— AIM OF THE TASK —
Leaving out all pictures, retype the records exactly.

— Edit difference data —
=== Begin Enclosure ===

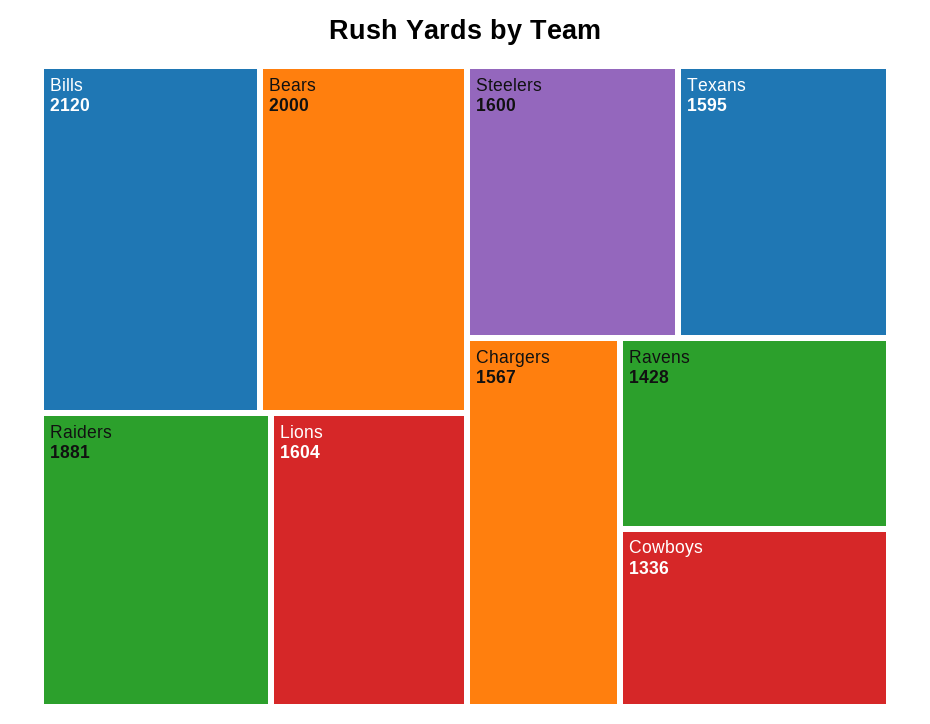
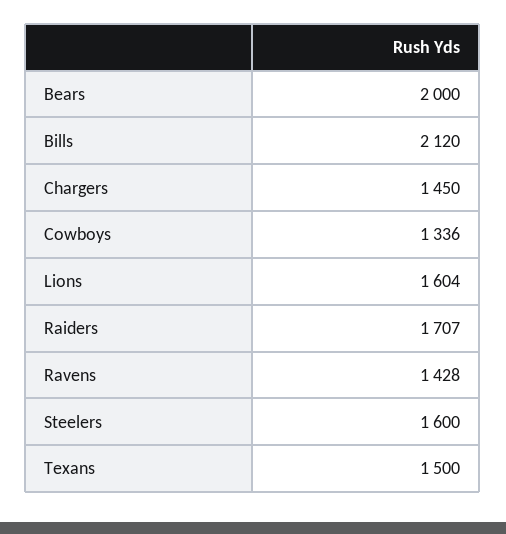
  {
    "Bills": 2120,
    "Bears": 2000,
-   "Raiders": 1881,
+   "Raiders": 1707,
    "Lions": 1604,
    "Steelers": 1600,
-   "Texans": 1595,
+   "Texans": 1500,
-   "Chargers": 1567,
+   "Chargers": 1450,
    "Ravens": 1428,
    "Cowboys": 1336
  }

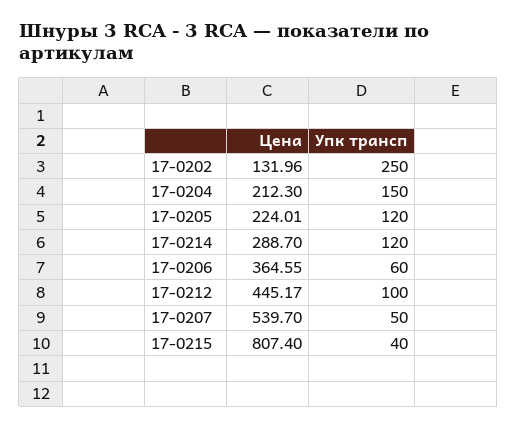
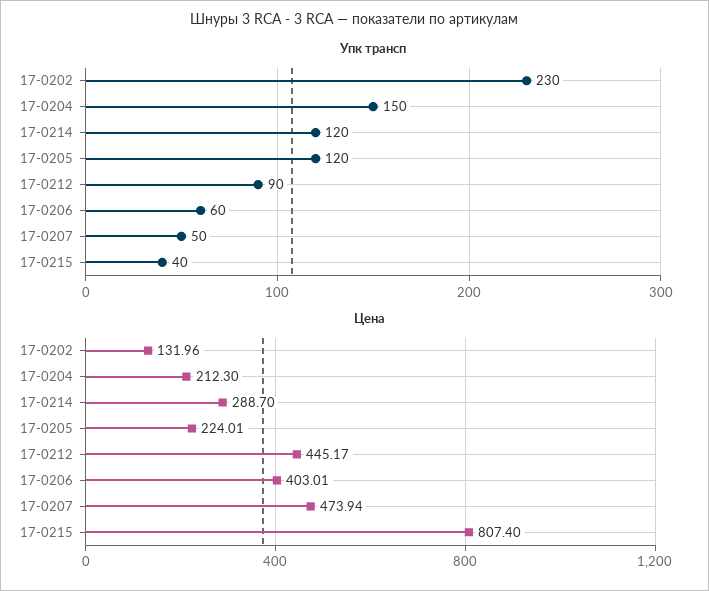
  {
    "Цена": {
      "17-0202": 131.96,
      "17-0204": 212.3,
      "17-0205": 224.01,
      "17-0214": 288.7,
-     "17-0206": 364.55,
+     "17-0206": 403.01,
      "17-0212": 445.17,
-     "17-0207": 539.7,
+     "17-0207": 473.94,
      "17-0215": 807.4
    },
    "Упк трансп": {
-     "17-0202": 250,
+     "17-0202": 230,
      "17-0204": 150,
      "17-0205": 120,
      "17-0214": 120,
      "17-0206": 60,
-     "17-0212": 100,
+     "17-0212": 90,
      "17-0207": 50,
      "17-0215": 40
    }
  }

=== End Enclosure ===

— SOLUTION TO THIS EXERCISE —
  {
    "Bills": 2120,
    "Bears": 2000,
-   "Raiders": 1881,
+   "Raiders": 1707,
    "Lions": 1604,
    "Steelers": 1600,
-   "Texans": 1595,
+   "Texans": 1500,
-   "Chargers": 1567,
+   "Chargers": 1450,
    "Ravens": 1428,
    "Cowboys": 1336
  }

  {
    "Цена": {
      "17-0202": 131.96,
      "17-0204": 212.3,
      "17-0205": 224.01,
      "17-0214": 288.7,
-     "17-0206": 364.55,
+     "17-0206": 403.01,
      "17-0212": 445.17,
-     "17-0207": 539.7,
+     "17-0207": 473.94,
      "17-0215": 807.4
    },
    "Упк трансп": {
-     "17-0202": 250,
+     "17-0202": 230,
      "17-0204": 150,
      "17-0205": 120,
      "17-0214": 120,
      "17-0206": 60,
-     "17-0212": 100,
+     "17-0212": 90,
      "17-0207": 50,
      "17-0215": 40
    }
  }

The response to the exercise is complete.